* _Input records_
------------------------------------------------
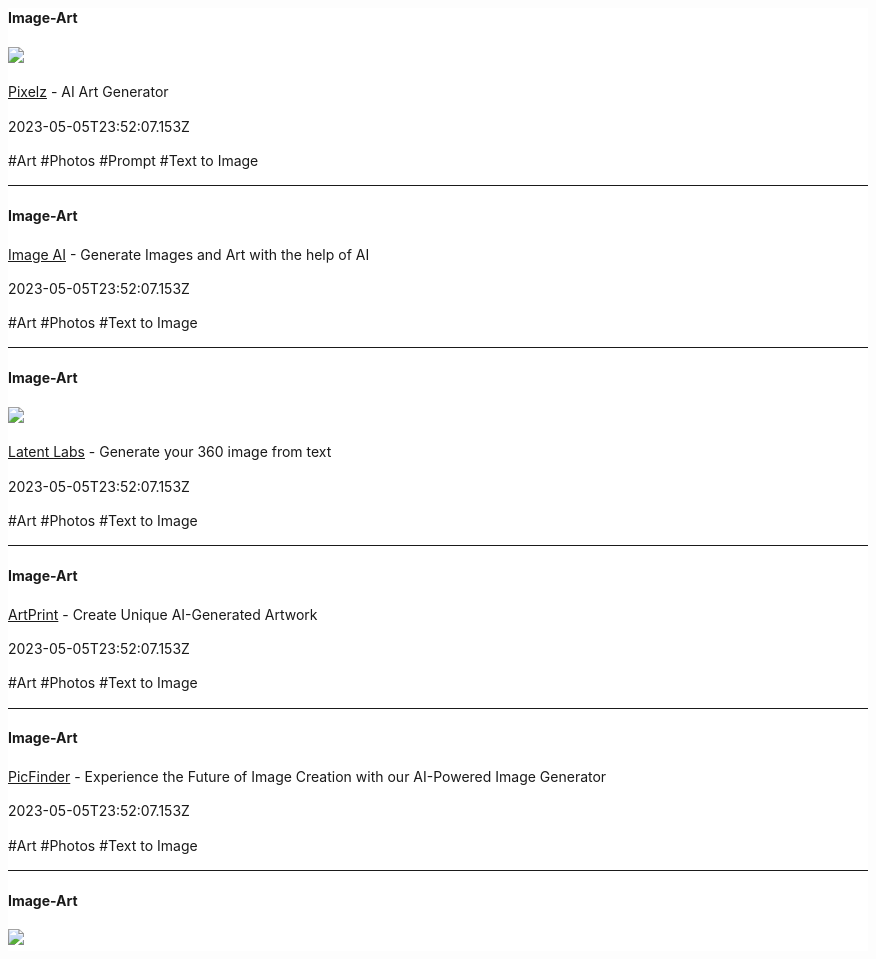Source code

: #### Image-Art

![](https://cdn.researcher.life/rlife/images/og-image-1200x627.png)

[Pixelz](https://researcher.life) - AI Art Generator

2023-05-05T23:52:07.153Z

#Art #Photos #Prompt #Text to Image

---

#### Image-Art

[Image AI](https://buddy.ai) - Generate Images and Art with the help of AI

2023-05-05T23:52:07.153Z

#Art #Photos #Text to Image

---

#### Image-Art

![](https://www.timemaster.ai/timemaster.png)

[Latent Labs](https://timemaster.ai) - Generate your 360 image from text

2023-05-05T23:52:07.153Z

#Art #Photos #Text to Image

---

#### Image-Art

[ArtPrint](https://trellus.ai) - Create Unique AI-Generated Artwork

2023-05-05T23:52:07.153Z

#Art #Photos #Text to Image

---

#### Image-Art

[PicFinder](https://writegpt.ai) - Experience the Future of Image Creation with our AI-Powered Image Generator

2023-05-05T23:52:07.153Z

#Art #Photos #Text to Image

---

#### Image-Art

![](https://images.blocksurvey.io/checklistgg-home-meta.png)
------------------------------------------------
* _Task brief_
Check every line of the data, and copy the ones that contain "https".

* _Expected answer_
![](https://cdn.researcher.life/rlife/images/og-image-1200x627.png)
[Pixelz](https://researcher.life) - AI Art Generator
[Image AI](https://buddy.ai) - Generate Images and Art with the help of AI
![](https://www.timemaster.ai/timemaster.png)
[Latent Labs](https://timemaster.ai) - Generate your 360 image from text
[ArtPrint](https://trellus.ai) - Create Unique AI-Generated Artwork
[PicFinder](https://writegpt.ai) - Experience the Future of Image Creation with our AI-Powered Image Generator
![](https://images.blocksurvey.io/checklistgg-home-meta.png)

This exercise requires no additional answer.